→ **About this task**
In your answer, every line of the records should be written out exactly.
▶
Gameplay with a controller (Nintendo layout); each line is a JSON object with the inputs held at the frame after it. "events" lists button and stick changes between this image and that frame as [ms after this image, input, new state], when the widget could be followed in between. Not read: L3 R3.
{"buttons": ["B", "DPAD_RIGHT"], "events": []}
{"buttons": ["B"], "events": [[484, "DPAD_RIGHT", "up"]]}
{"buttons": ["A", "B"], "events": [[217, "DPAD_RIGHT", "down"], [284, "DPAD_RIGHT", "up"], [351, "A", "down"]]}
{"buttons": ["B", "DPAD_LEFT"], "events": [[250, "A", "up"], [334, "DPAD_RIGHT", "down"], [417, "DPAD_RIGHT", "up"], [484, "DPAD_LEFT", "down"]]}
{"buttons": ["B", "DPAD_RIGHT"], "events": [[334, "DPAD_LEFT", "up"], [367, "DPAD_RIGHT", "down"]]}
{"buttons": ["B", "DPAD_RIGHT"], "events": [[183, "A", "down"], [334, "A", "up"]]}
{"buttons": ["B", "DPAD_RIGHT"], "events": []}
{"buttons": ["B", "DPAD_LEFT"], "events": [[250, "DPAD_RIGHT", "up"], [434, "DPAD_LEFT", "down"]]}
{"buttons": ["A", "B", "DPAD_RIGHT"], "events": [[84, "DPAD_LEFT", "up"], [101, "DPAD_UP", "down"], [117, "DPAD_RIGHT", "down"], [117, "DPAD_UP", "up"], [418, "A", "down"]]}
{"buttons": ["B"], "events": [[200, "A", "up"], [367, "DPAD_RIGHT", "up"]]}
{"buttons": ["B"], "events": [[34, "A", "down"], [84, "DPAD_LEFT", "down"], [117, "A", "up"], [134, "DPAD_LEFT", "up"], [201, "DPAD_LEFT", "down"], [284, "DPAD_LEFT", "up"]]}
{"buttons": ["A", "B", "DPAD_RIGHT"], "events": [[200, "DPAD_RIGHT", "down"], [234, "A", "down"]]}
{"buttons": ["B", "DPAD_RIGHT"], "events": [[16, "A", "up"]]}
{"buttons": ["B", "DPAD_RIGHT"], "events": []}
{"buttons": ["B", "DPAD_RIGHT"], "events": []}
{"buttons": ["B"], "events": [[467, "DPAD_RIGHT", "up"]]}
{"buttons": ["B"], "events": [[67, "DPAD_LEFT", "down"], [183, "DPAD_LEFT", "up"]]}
◀
→ **Solution to the problem**
Gameplay with a controller (Nintendo layout); each line is a JSON object with the inputs held at the frame after it. "events" lists button and stick changes between this image and that frame as [ms after this image, input, new state], when the widget could be followed in between. Not read: L3 R3.
{"buttons": ["B", "DPAD_RIGHT"], "events": []}
{"buttons": ["B"], "events": [[484, "DPAD_RIGHT", "up"]]}
{"buttons": ["A", "B"], "events": [[217, "DPAD_RIGHT", "down"], [284, "DPAD_RIGHT", "up"], [351, "A", "down"]]}
{"buttons": ["B", "DPAD_LEFT"], "events": [[250, "A", "up"], [334, "DPAD_RIGHT", "down"], [417, "DPAD_RIGHT", "up"], [484, "DPAD_LEFT", "down"]]}
{"buttons": ["B", "DPAD_RIGHT"], "events": [[334, "DPAD_LEFT", "up"], [367, "DPAD_RIGHT", "down"]]}
{"buttons": ["B", "DPAD_RIGHT"], "events": [[183, "A", "down"], [334, "A", "up"]]}
{"buttons": ["B", "DPAD_RIGHT"], "events": []}
{"buttons": ["B", "DPAD_LEFT"], "events": [[250, "DPAD_RIGHT", "up"], [434, "DPAD_LEFT", "down"]]}
{"buttons": ["A", "B", "DPAD_RIGHT"], "events": [[84, "DPAD_LEFT", "up"], [101, "DPAD_UP", "down"], [117, "DPAD_RIGHT", "down"], [117, "DPAD_UP", "up"], [418, "A", "down"]]}
{"buttons": ["B"], "events": [[200, "A", "up"], [367, "DPAD_RIGHT", "up"]]}
{"buttons": ["B"], "events": [[34, "A", "down"], [84, "DPAD_LEFT", "down"], [117, "A", "up"], [134, "DPAD_LEFT", "up"], [201, "DPAD_LEFT", "down"], [284, "DPAD_LEFT", "up"]]}
{"buttons": ["A", "B", "DPAD_RIGHT"], "events": [[200, "DPAD_RIGHT", "down"], [234, "A", "down"]]}
{"buttons": ["B", "DPAD_RIGHT"], "events": [[16, "A", "up"]]}
{"buttons": ["B", "DPAD_RIGHT"], "events": []}
{"buttons": ["B", "DPAD_RIGHT"], "events": []}
{"buttons": ["B"], "events": [[467, "DPAD_RIGHT", "up"]]}
{"buttons": ["B"], "events": [[67, "DPAD_LEFT", "down"], [183, "DPAD_LEFT", "up"]]}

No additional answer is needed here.